5. Spektakuläre Hoteleröffnungen
Bei den weltweiten Hotel-Neueröffnungen wird auch Zürich 2015 von sich reden machen. Das «Kameha Grand», an der Stadtgrenze Zürich/Opfikon gelegen, will mit beeindruckendem Interieur aufwarten. Im türkischen Bodrum eröffnet im Mai 2015 ein neues Swissôtel. Es wird sich durch elegantes und minimalistisches Design auszeichnen. In Portugal wird im Douro-Tal die Luxus-Marke Six Senses einen Gourmet- und Wellness-Tempel eröffnen. In Dubai stehen das «Westin», das «St. Regis», ein W Hotel und der Palazzo Versace vor der Eröffnung. Die Luxuskette Raffles lanciert in Jakarta ein Kunsthotel. Und weitere Hoteleröffnungen erfolgen in Australien (Lizard Island Village), in Sansibar (Park Hyatt), in Singapur (Park Capitol) und in Sri Lanka (Anantara Tangalle). Und das spektakulärste Hotel wird in Norwegen fertiggestellt, das Lofoten Opera Hotel. In dramatischer Umgebung zwischen Kliffs und Buchten erstreckt sich das Haus den Berg hinunter, einer Kaskade gleich.

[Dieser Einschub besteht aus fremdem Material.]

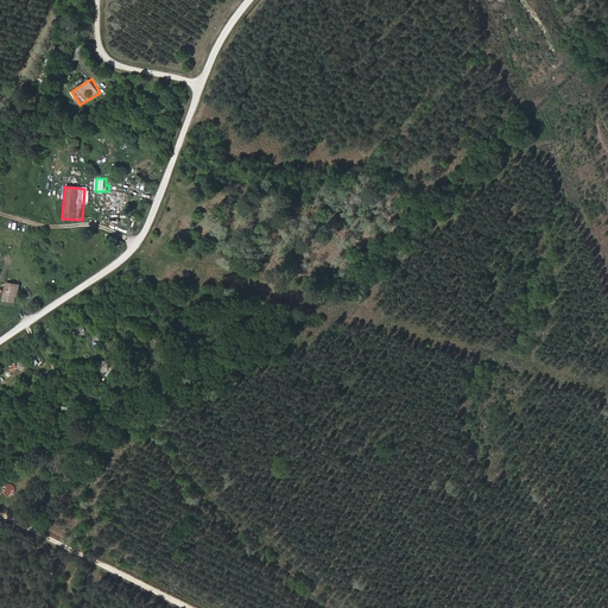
[(21,285),(7,282),(4,301),(18,304),(21,285)]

6. Gerangel am Schweizer Himmel
2015 dürfte das Jahr der vielen Flugschnäppchen ab der Schweiz werden. Nachdem Etihad Regional mit Tiefpreisen Europaziele ab der Schweiz anbietet, reagiert die Swiss ab dem Sommerflugplan mit 22 neuen Zielen, darunter Neapel, Bari, Bilbao, Porto, Toulouse, Leipzig, Dresden, Graz, Göteborg, Helsinki, Riga und Krakau. Auch Holidayjet, die neue Hotelplan-Charterlinie, scheut keine Tiefpreise und publiziert One-Way-Strecken bereits ab 49 Franken. Edelweiss gibt sich ebenfalls offensiv und wartet 2015 mit mehr Flügen nach Griechenland, in die Türkei und nach Spanien auf. Und gleich um sieben Embraer-Maschinen stockt Helvetic Airways die Flotte auf, wobei die Jets vorerst der Swiss vermietet werden.

7. Ab auf den Cruiseliner!
Die Kreuzfahrten-Sparte legt insbesondere in Europa weiter zu. Und 2015 werden einige neue gigantische Schiffe das Angebot ergänzen. Neben den US-Schiffen «Norwegian Escape» und «Anthem of the Seas» mit Platz für je 4200 Passagiere lässt die britische Reederei P&O Cruises die Britannia für 3600 Passagiere vom Stapel. TUI Cruises lanciert «Mein Schiff 4» für 2500 Passagiere, und die neue «Aida Prima» hat Platz für 3250 Passagiere. Costa Kreuzfahrten fliegt ihre Schweizer Passagiere vom 29. August bis 21. November 2015 jeden Samstag nonstop mit Etihad Regional von Zürich und Genf nach Triest. «Während eine Busfahrt aus der Schweiz bis zu elf Stunden in Anspruch nehmen kann, dauert der Flug ab Zürich lediglich 70 Minuten», erklärt Mary Stefanizzi, seit Anfang Dezember 2014 General Manager von Costa Kreuzfahrten Schweiz. Die Costa Mediterranea verkehrt zwischen Ende August und Mitte November im östlichen Mittelmeer.

8. Sharing-Industrie und neue Gadgets
Stolze Zuwächse, sei es auch nur schon darum, weil viele Reisende wissen wollen, wie das funktioniert, verzeichnen die Player aus der Sharing-Industrie wie Uber und Airbnb. Sowohl der Online-Vermittlungsdienst von Fahrgästen sowie der Vermittler von Privatunterkünften kämpfen aber in zahlreichen Ländern mit rechtlichen Schranken. Derweil bereits neue Services wie livemyfood.eu auftauchen, die Plattform vermittelt Dinners bei Einheimischen. Und dann wird 2015 das Jahr der Smartwatches und tragbaren Gadgets, die besonders bei Reisenden Anklang finden dürften. Der Hotelzimmer-Schüssel und der Airline-Boardingpass taucht dann per Knopfdruck oder Sprachbefehl am Handgelenk auf.